- Directed by: William Richert
- Produced by: William Richert
- Starring: Leon Danielian; Janis Roswick Menken; Daniel Giagni; Andrei Kulyk; Valentina Pereyaslavec; Yurek Lazowski; Rudolph Nureyev; Natalia Makarova; Michael Maule; Fernando Bujones;
- Edited by: David Hill Anthony Potenza Robert Van Dyke
- Production companies: Leroy Street Productions, Inc.
- Distributed by: Roninfilm
- Release dates: October 20, 1972 (San Francisco Film Festival); June of 1973 First Avenue Screening Room, New York City
- Running time: 70 minutes
- Country: United States
- Language: English

= A Dancer's Life =

A Dancer's Life: The First Position is a 1972 ballet documentary directed and produced by William Richert. The personal and professional lives of aspiring dancers at New York's American Ballet Theatre School are chronicled in this documentary.

==Synopsis==
This documentary about the teachers and students of the American Ballet Theatre School focuses primarily on three aspiring dancers: teenaged Janis Roswick, Daniel Giagni (who adores her), and the irresponsible David Prince. Throughout the film, Janis reads aloud from her diary, disclosing her intention to add beauty to the world and become a better person through dance, and describes her preparation to lose her innocence. Janis is frequently seen walking with Daniel and another dancer, Andrei Kulyk, who flirts with her.

When Daniel confides in Andrei about the shyness which keeps him from declaring his feelings for Janis, Andrei advises him to sublimate his feelings to his art. Daniel's life outside of school, as he drills and trains to be a typist with the New York National Guard, is contrasted with his rehearsals of a scene from Petrouchka, in which he evokes unrequited love as Janis watches.

Daniel comes close to initiating a romantic moment with Janis in her apartment when he tries to take her hand, but when she is not responsive, he soon leaves. David is first seen in his apartment, telling fellow student Marlese Rockey of his ambivalence about becoming a dancer and complaining that Leon Danielian, the school's director, characterizes him as conniving. Following this, David is seen in Danielian's office, where the director remarks on the boy's improved attitude and cautions him that it must continue or he will be dismissed from school.

David is later seen during a visit with his mother, who tries to convince him to return home to Florida.
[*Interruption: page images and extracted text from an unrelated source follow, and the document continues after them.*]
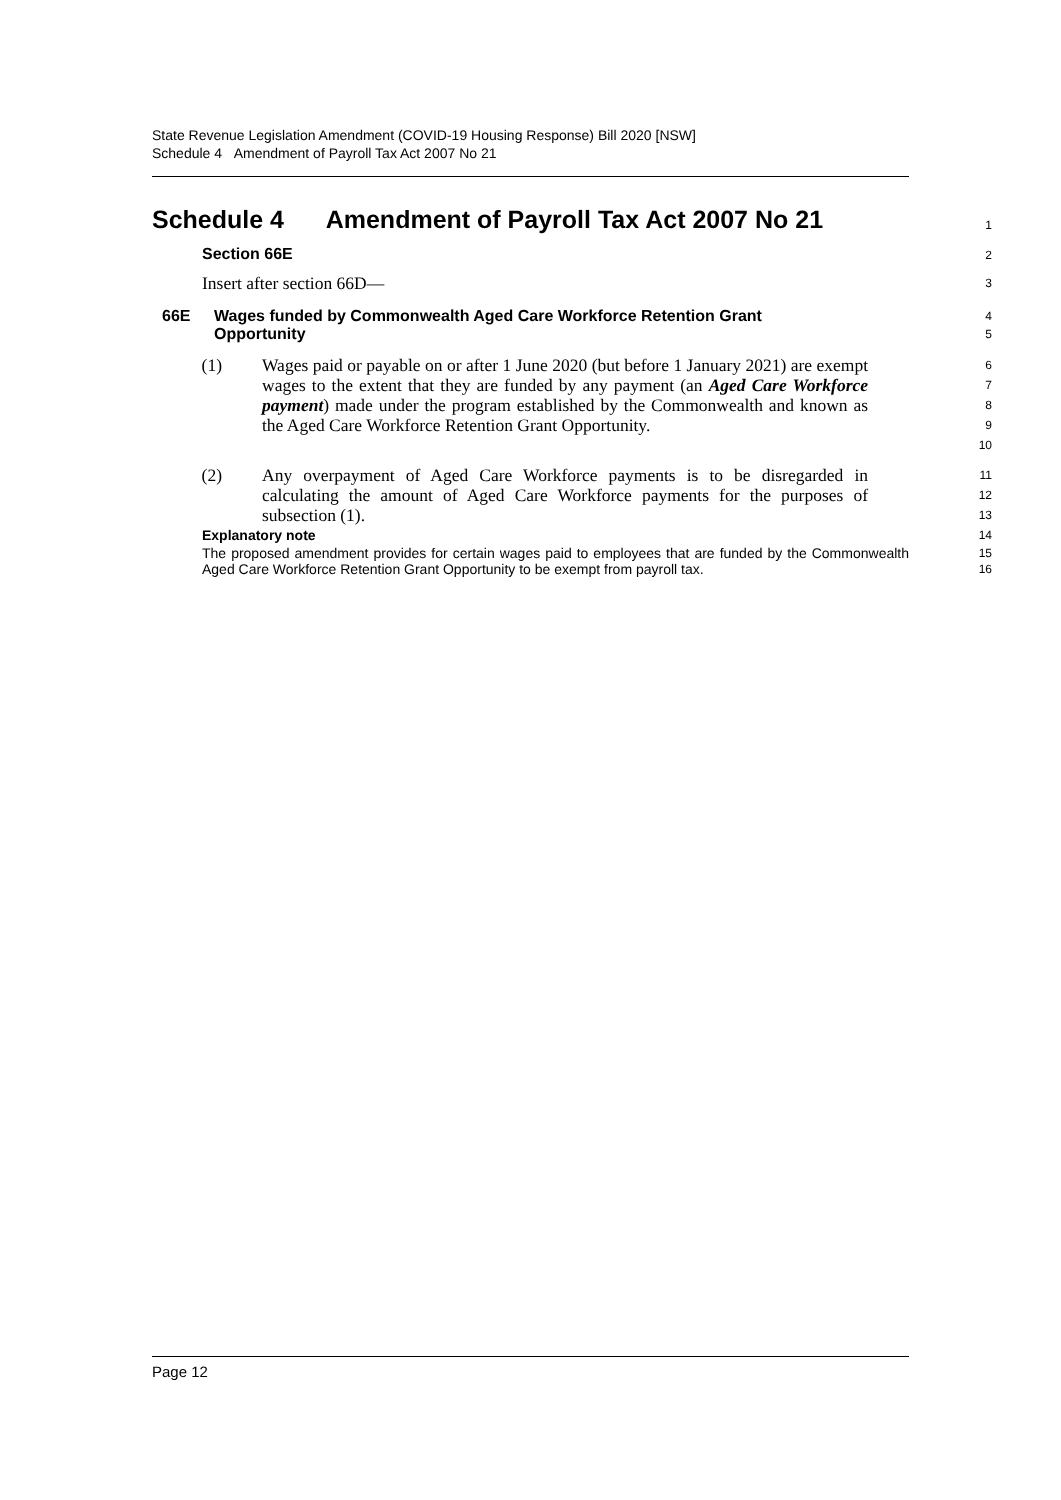State Revenue Legislation Amendment (COVID-19 Housing Response) Bill 2020 [NSW]
Schedule 4 Amendment of Payroll Tax Act 2007 No 21
Schedule 4 Amendment of Payroll Tax Act 2007 No 21
1
Section 66E
2
Insert after section 66D—
3
66E Wages funded by Commonwealth Aged Care Workforce Retention Grant Opportunity
4
5
(1) Wages paid or payable on or after 1 June 2020 (but before 1 January 2021) are exempt wages to the extent that they are funded by any payment (an Aged Care Workforce payment) made under the program established by the Commonwealth and known as the Aged Care Workforce Retention Grant Opportunity.
6
7
8
9
10
(2) Any overpayment of Aged Care Workforce payments is to be disregarded in calculating the amount of Aged Care Workforce payments for the purposes of subsection (1).
11
12
13
Explanatory note
14
The proposed amendment provides for certain wages paid to employees that are funded by the Commonwealth Aged Care Workforce Retention Grant Opportunity to be exempt from payroll tax.
15
16
Page 12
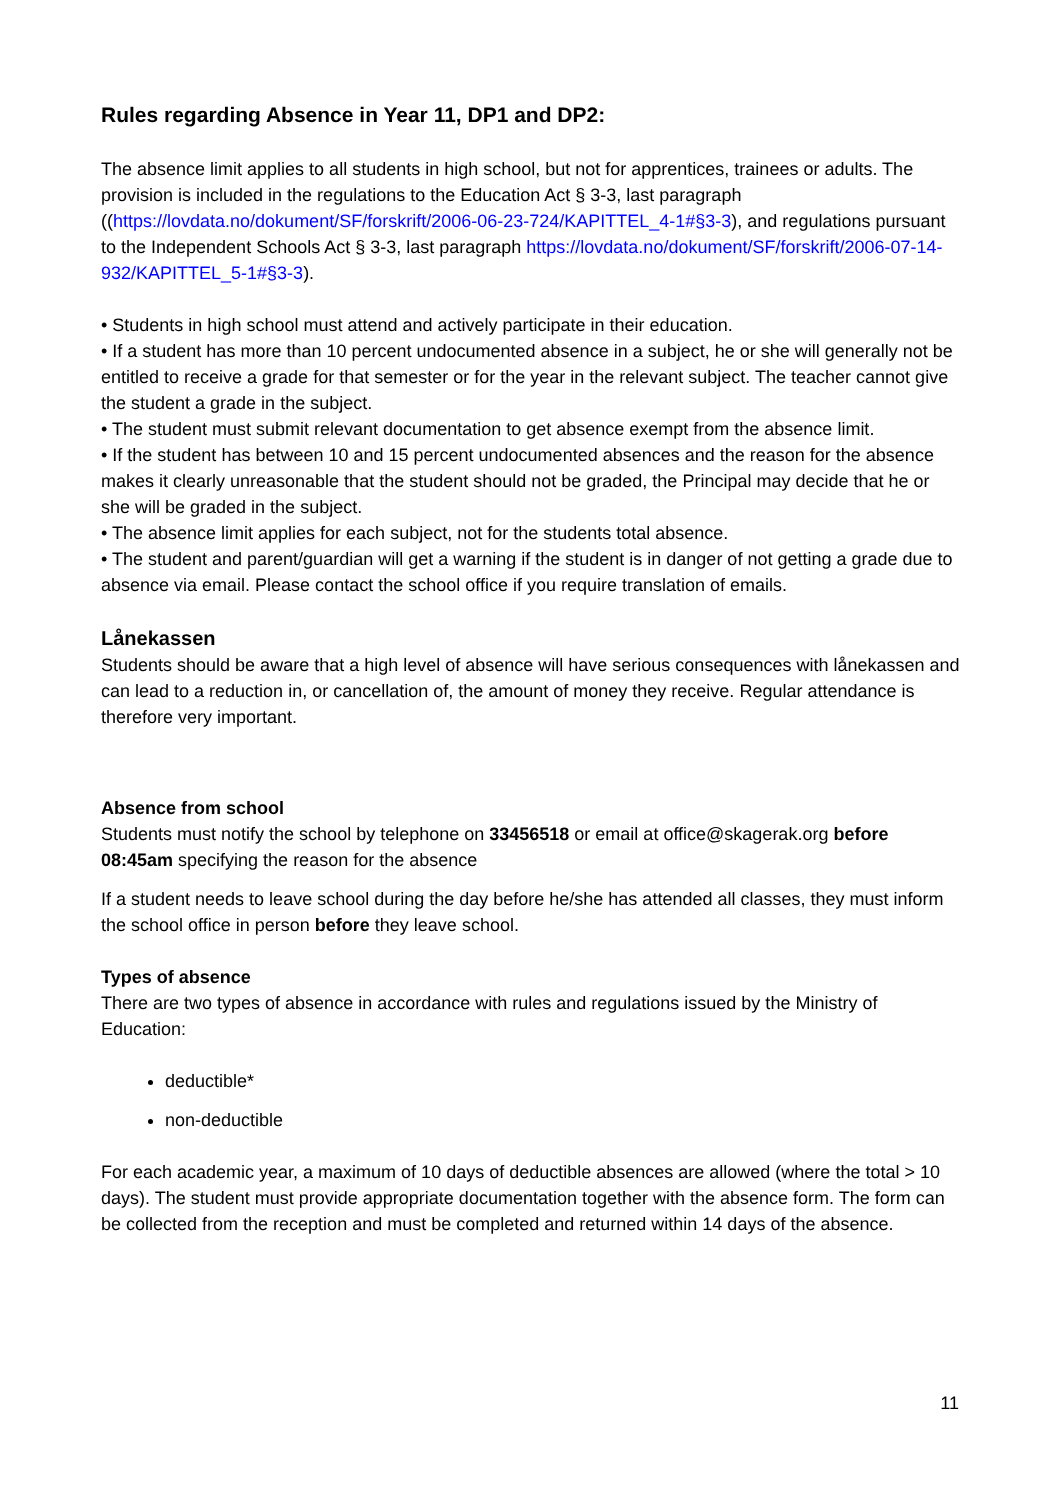Rules regarding Absence in Year 11, DP1 and DP2:
The absence limit applies to all students in high school, but not for apprentices, trainees or adults. The provision is included in the regulations to the Education Act § 3-3, last paragraph ((https://lovdata.no/dokument/SF/forskrift/2006-06-23-724/KAPITTEL_4-1#§3-3), and regulations pursuant to the Independent Schools Act § 3-3, last paragraph https://lovdata.no/dokument/SF/forskrift/2006-07-14-932/KAPITTEL_5-1#§3-3).
• Students in high school must attend and actively participate in their education.
• If a student has more than 10 percent undocumented absence in a subject, he or she will generally not be entitled to receive a grade for that semester or for the year in the relevant subject. The teacher cannot give the student a grade in the subject.
• The student must submit relevant documentation to get absence exempt from the absence limit.
• If the student has between 10 and 15 percent undocumented absences and the reason for the absence makes it clearly unreasonable that the student should not be graded, the Principal may decide that he or she will be graded in the subject.
• The absence limit applies for each subject, not for the students total absence.
• The student and parent/guardian will get a warning if the student is in danger of not getting a grade due to absence via email. Please contact the school office if you require translation of emails.
Lånekassen
Students should be aware that a high level of absence will have serious consequences with lånekassen and can lead to a reduction in, or cancellation of, the amount of money they receive. Regular attendance is therefore very important.
Absence from school
Students must notify the school by telephone on 33456518 or email at office@skagerak.org before 08:45am specifying the reason for the absence
If a student needs to leave school during the day before he/she has attended all classes, they must inform the school office in person before they leave school.
Types of absence
There are two types of absence in accordance with rules and regulations issued by the Ministry of Education:
deductible*
non-deductible
For each academic year, a maximum of 10 days of deductible absences are allowed (where the total > 10 days). The student must provide appropriate documentation together with the absence form. The form can be collected from the reception and must be completed and returned within 14 days of the absence.
11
In a segment titled “Acceptance,” after having sex with Marlese, David announces that he might soon leave New York, and later, in a segment called “Betrayal,” Marlese characterizes her affair with him as “time wasted on something that didn’t exist.” In the following segment, David is seen back on a Florida beach, discussing Marlese, his feelings about his lost dance career and his current employment as a supermarket bagger.

In segments throughout the film, costumed dancers perform excerpts from the ballet Petrouchka. Teachers Valentina Pereyaslavec and Michael Maule are seen instructing classes, as is Danielian. Using a wheelchair throughout most of the film, Danielian discusses his ongoing treatments for arthritis, and sepia-toned footage of a young Danielian dancing in Paris is shown. Later, after an operation restores his mobility, Danielian walks into class where he is applauded by his students. Rudolph Nureyev is seen briefly in practice at the studio and Julie Newmar discusses the life of a dancer and talks to Maule about his short film career.

The film ends with a long session in which Janis and Daniel perform a romantic, tender dance together, followed by still photographs of students as Pereyaslavec's voice is heard instructing a class.

==Cast==
- Leon Danielian
- Janis Roswick Menken
- Daniel Giagni
- Andrei Kulyk
- Valentina Pereyaslavec
- Yurek Lazowski
- Marlese Rockey
- Michael Maule
- Seymour Roswick
- Alex Edwards
- Rudolph Nureyev
- Natalia Makarova
- Julie Newmar
- Fernando Bujones
- Dana Nugent

===Petrouchka dancers===
- Michael Smuin
- Diana Weber
- Keith Lee
- Yurek Lazowski
- Valentina Vishevsky

==Critical reception==
The film received some "glowing reviews, then disappeared," as described by Diane Hubbard Burns of the Orlando Sentinel in 1990. The New York Times film critic Roger Greenspun gave the film a positive review upon its release in New York in June 1973. In 1992, John Hartl of The Seattle Times called it "one of the finest ballet movies ever made."

==Home media==
The documentary was restored by the film's executive producer Jerry Seltzer and producer/director William Richert using the only two existing prints, rescuing it from obscurity. The film was released on home video "somewhere in the early 1990s."